Cage has suffered three concussions over his Irish career, plus knee and ankle ailments. While the joint issues are obviously a concern for a 320-plus pound individual, the concussion symptoms will be the bigger impediment to Cage finishing his career.
He has appeared in 30 games over three years, making a total of 32 tackles with five tackles for loss. The senior has one year of eligibility remaining.
Without Cage, Notre Dame will need to rely on a litany of unproven commodities in the defensive line interior. Junior Jerry Tillery will lead the way, and senior Jonathan Bonner has shown the ability to hold his own, despite moving to tackle only a year ago.

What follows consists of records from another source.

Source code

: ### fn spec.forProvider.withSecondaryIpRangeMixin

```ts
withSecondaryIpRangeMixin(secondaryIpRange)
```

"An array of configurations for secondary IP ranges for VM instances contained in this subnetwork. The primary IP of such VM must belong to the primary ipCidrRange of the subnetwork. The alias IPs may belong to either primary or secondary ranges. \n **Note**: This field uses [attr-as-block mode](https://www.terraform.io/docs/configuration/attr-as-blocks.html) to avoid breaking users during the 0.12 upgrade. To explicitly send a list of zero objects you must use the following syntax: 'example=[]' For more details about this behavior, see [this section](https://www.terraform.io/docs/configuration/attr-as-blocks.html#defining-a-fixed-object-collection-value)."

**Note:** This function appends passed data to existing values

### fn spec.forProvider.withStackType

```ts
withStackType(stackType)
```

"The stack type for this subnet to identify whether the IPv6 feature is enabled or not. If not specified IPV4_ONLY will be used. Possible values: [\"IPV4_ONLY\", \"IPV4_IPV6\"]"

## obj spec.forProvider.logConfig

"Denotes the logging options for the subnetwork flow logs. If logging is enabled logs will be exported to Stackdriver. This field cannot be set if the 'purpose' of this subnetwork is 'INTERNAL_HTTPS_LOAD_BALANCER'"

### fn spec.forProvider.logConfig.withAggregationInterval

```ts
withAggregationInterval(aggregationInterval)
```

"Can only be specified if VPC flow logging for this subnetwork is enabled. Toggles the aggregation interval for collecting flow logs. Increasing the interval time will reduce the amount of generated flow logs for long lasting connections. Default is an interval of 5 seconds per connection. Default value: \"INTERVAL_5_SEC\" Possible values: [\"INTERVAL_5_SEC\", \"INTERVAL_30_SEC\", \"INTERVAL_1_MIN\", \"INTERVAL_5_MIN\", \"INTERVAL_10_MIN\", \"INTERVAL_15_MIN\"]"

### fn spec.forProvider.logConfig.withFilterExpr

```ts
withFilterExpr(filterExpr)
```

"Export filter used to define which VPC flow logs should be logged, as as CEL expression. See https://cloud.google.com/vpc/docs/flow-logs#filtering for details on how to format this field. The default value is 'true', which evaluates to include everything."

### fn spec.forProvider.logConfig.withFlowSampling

After that starting duo, though, questions arise. Junior Elijah Taylor suffered a LisFranc injury during spring practice, and the recovery from that can be inherently touch-and-go. Juniors Brandon Tiassum and Micah Dew-Treadway have never appeared in a collegiate game while senior Pete Mokwuah has seen action in six games, making one total tackle.

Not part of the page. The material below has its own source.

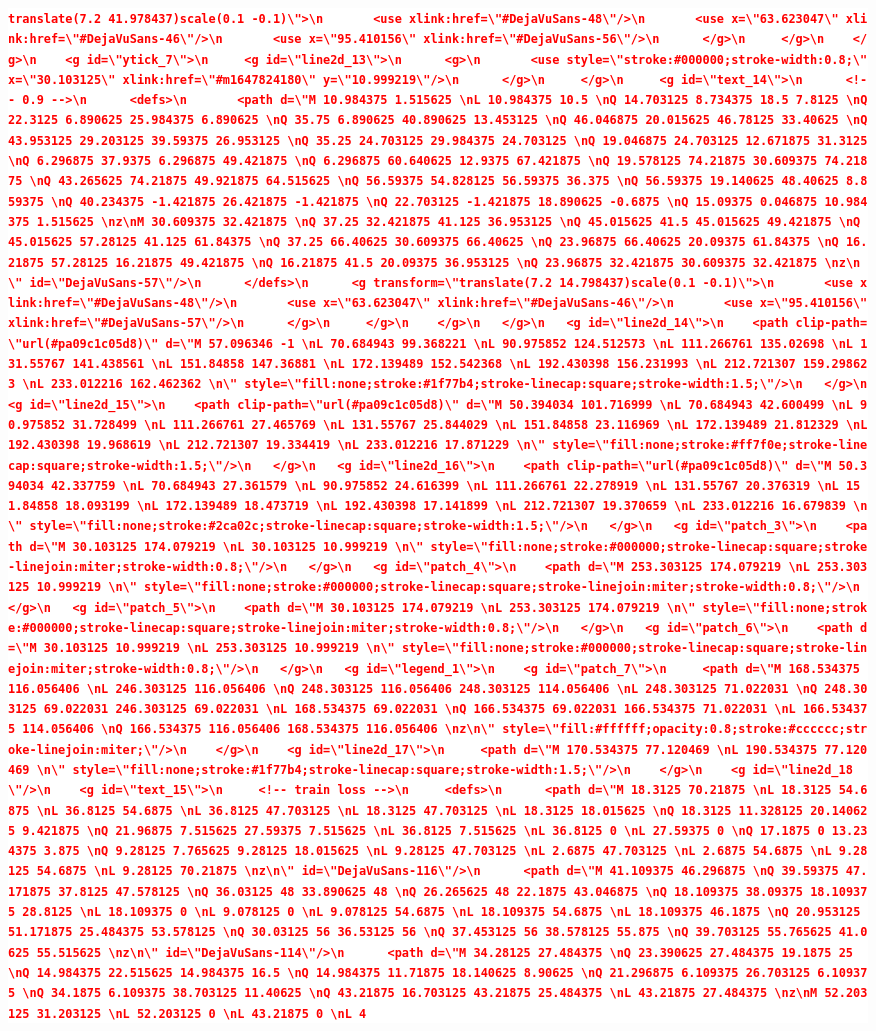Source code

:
 ```{.json .output n=7}
translate(7.2 41.978437)scale(0.1 -0.1)\">\n       <use xlink:href=\"#DejaVuSans-48\"/>\n       <use x=\"63.623047\" xlink:href=\"#DejaVuSans-46\"/>\n       <use x=\"95.410156\" xlink:href=\"#DejaVuSans-56\"/>\n      </g>\n     </g>\n    </g>\n    <g id=\"ytick_7\">\n     <g id=\"line2d_13\">\n      <g>\n       <use style=\"stroke:#000000;stroke-width:0.8;\" x=\"30.103125\" xlink:href=\"#m1647824180\" y=\"10.999219\"/>\n      </g>\n     </g>\n     <g id=\"text_14\">\n      <!-- 0.9 -->\n      <defs>\n       <path d=\"M 10.984375 1.515625 \nL 10.984375 10.5 \nQ 14.703125 8.734375 18.5 7.8125 \nQ 22.3125 6.890625 25.984375 6.890625 \nQ 35.75 6.890625 40.890625 13.453125 \nQ 46.046875 20.015625 46.78125 33.40625 \nQ 43.953125 29.203125 39.59375 26.953125 \nQ 35.25 24.703125 29.984375 24.703125 \nQ 19.046875 24.703125 12.671875 31.3125 \nQ 6.296875 37.9375 6.296875 49.421875 \nQ 6.296875 60.640625 12.9375 67.421875 \nQ 19.578125 74.21875 30.609375 74.21875 \nQ 43.265625 74.21875 49.921875 64.515625 \nQ 56.59375 54.828125 56.59375 36.375 \nQ 56.59375 19.140625 48.40625 8.859375 \nQ 40.234375 -1.421875 26.421875 -1.421875 \nQ 22.703125 -1.421875 18.890625 -0.6875 \nQ 15.09375 0.046875 10.984375 1.515625 \nz\nM 30.609375 32.421875 \nQ 37.25 32.421875 41.125 36.953125 \nQ 45.015625 41.5 45.015625 49.421875 \nQ 45.015625 57.28125 41.125 61.84375 \nQ 37.25 66.40625 30.609375 66.40625 \nQ 23.96875 66.40625 20.09375 61.84375 \nQ 16.21875 57.28125 16.21875 49.421875 \nQ 16.21875 41.5 20.09375 36.953125 \nQ 23.96875 32.421875 30.609375 32.421875 \nz\n\" id=\"DejaVuSans-57\"/>\n      </defs>\n      <g transform=\"translate(7.2 14.798437)scale(0.1 -0.1)\">\n       <use xlink:href=\"#DejaVuSans-48\"/>\n       <use x=\"63.623047\" xlink:href=\"#DejaVuSans-46\"/>\n       <use x=\"95.410156\" xlink:href=\"#DejaVuSans-57\"/>\n      </g>\n     </g>\n    </g>\n   </g>\n   <g id=\"line2d_14\">\n    <path clip-path=\"url(#pa09c1c05d8)\" d=\"M 57.096346 -1 \nL 70.684943 99.368221 \nL 90.975852 124.512573 \nL 111.266761 135.02698 \nL 131.55767 141.438561 \nL 151.84858 147.36881 \nL 172.139489 152.542368 \nL 192.430398 156.231993 \nL 212.721307 159.298623 \nL 233.012216 162.462362 \n\" style=\"fill:none;stroke:#1f77b4;stroke-linecap:square;stroke-width:1.5;\"/>\n   </g>\n   <g id=\"line2d_15\">\n    <path clip-path=\"url(#pa09c1c05d8)\" d=\"M 50.394034 101.716999 \nL 70.684943 42.600499 \nL 90.975852 31.728499 \nL 111.266761 27.465769 \nL 131.55767 25.844029 \nL 151.84858 23.116969 \nL 172.139489 21.812329 \nL 192.430398 19.968619 \nL 212.721307 19.334419 \nL 233.012216 17.871229 \n\" style=\"fill:none;stroke:#ff7f0e;stroke-linecap:square;stroke-width:1.5;\"/>\n   </g>\n   <g id=\"line2d_16\">\n    <path clip-path=\"url(#pa09c1c05d8)\" d=\"M 50.394034 42.337759 \nL 70.684943 27.361579 \nL 90.975852 24.616399 \nL 111.266761 22.278919 \nL 131.55767 20.376319 \nL 151.84858 18.093199 \nL 172.139489 18.473719 \nL 192.430398 17.141899 \nL 212.721307 19.370659 \nL 233.012216 16.679839 \n\" style=\"fill:none;stroke:#2ca02c;stroke-linecap:square;stroke-width:1.5;\"/>\n   </g>\n   <g id=\"patch_3\">\n    <path d=\"M 30.103125 174.079219 \nL 30.103125 10.999219 \n\" style=\"fill:none;stroke:#000000;stroke-linecap:square;stroke-linejoin:miter;stroke-width:0.8;\"/>\n   </g>\n   <g id=\"patch_4\">\n    <path d=\"M 253.303125 174.079219 \nL 253.303125 10.999219 \n\" style=\"fill:none;stroke:#000000;stroke-linecap:square;stroke-linejoin:miter;stroke-width:0.8;\"/>\n   </g>\n   <g id=\"patch_5\">\n    <path d=\"M 30.103125 174.079219 \nL 253.303125 174.079219 \n\" style=\"fill:none;stroke:#000000;stroke-linecap:square;stroke-linejoin:miter;stroke-width:0.8;\"/>\n   </g>\n   <g id=\"patch_6\">\n    <path d=\"M 30.103125 10.999219 \nL 253.303125 10.999219 \n\" style=\"fill:none;stroke:#000000;stroke-linecap:square;stroke-linejoin:miter;stroke-width:0.8;\"/>\n   </g>\n   <g id=\"legend_1\">\n    <g id=\"patch_7\">\n     <path d=\"M 168.534375 116.056406 \nL 246.303125 116.056406 \nQ 248.303125 116.056406 248.303125 114.056406 \nL 248.303125 71.022031 \nQ 248.303125 69.022031 246.303125 69.022031 \nL 168.534375 69.022031 \nQ 166.534375 69.022031 166.534375 71.022031 \nL 166.534375 114.056406 \nQ 166.534375 116.056406 168.534375 116.056406 \nz\n\" style=\"fill:#ffffff;opacity:0.8;stroke:#cccccc;stroke-linejoin:miter;\"/>\n    </g>\n    <g id=\"line2d_17\">\n     <path d=\"M 170.534375 77.120469 \nL 190.534375 77.120469 \n\" style=\"fill:none;stroke:#1f77b4;stroke-linecap:square;stroke-width:1.5;\"/>\n    </g>\n    <g id=\"line2d_18\"/>\n    <g id=\"text_15\">\n     <!-- train loss -->\n     <defs>\n      <path d=\"M 18.3125 70.21875 \nL 18.3125 54.6875 \nL 36.8125 54.6875 \nL 36.8125 47.703125 \nL 18.3125 47.703125 \nL 18.3125 18.015625 \nQ 18.3125 11.328125 20.140625 9.421875 \nQ 21.96875 7.515625 27.59375 7.515625 \nL 36.8125 7.515625 \nL 36.8125 0 \nL 27.59375 0 \nQ 17.1875 0 13.234375 3.875 \nQ 9.28125 7.765625 9.28125 18.015625 \nL 9.28125 47.703125 \nL 2.6875 47.703125 \nL 2.6875 54.6875 \nL 9.28125 54.6875 \nL 9.28125 70.21875 \nz\n\" id=\"DejaVuSans-116\"/>\n      <path d=\"M 41.109375 46.296875 \nQ 39.59375 47.171875 37.8125 47.578125 \nQ 36.03125 48 33.890625 48 \nQ 26.265625 48 22.1875 43.046875 \nQ 18.109375 38.09375 18.109375 28.8125 \nL 18.109375 0 \nL 9.078125 0 \nL 9.078125 54.6875 \nL 18.109375 54.6875 \nL 18.109375 46.1875 \nQ 20.953125 51.171875 25.484375 53.578125 \nQ 30.03125 56 36.53125 56 \nQ 37.453125 56 38.578125 55.875 \nQ 39.703125 55.765625 41.0625 55.515625 \nz\n\" id=\"DejaVuSans-114\"/>\n      <path d=\"M 34.28125 27.484375 \nQ 23.390625 27.484375 19.1875 25 \nQ 14.984375 22.515625 14.984375 16.5 \nQ 14.984375 11.71875 18.140625 8.90625 \nQ 21.296875 6.109375 26.703125 6.109375 \nQ 34.1875 6.109375 38.703125 11.40625 \nQ 43.21875 16.703125 43.21875 25.484375 \nL 43.21875 27.484375 \nz\nM 52.203125 31.203125 \nL 52.203125 0 \nL 43.21875 0 \nL 4
```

Suffice it to say, the chance is there for freshmen Darnell Ewell, Kurt Hinish and Myron Tagovailoa-Amosa to earn playing time at the outset of their careers.
A 99-to-2 refresher as it pertains to Cage: “This is a tricky spot to project. Concussion issues don’t follow a set timeline. If they are indeed in Cage’s past, his senior season could be a surprising success. If they are not, his time would be better spent tending to those than anything football-related.
For this spot’s sake, let’s operate as if Cage is past any health concerns.
In 2017, he will have abundant chance to contribute, and his track record indicates he will make the most of those moments. Rather than focus on tackle totals, the best measurement of Cage’s success will be how he fills the holes, theoretically stemming an opponent’s running attack. Similar to the Louis Nix/Manti Te’o dynamic, if Cage does his job properly, senior linebackers Nyles Morgan and Greer Martini will see the benefits on the stat sheet. Cage fits that role much better than Tillery or even senior Jonathan Bonner.
From the first game of his freshman season, Cage has shown ability. That has never been the question. It is simply a manner of him staying on the field.”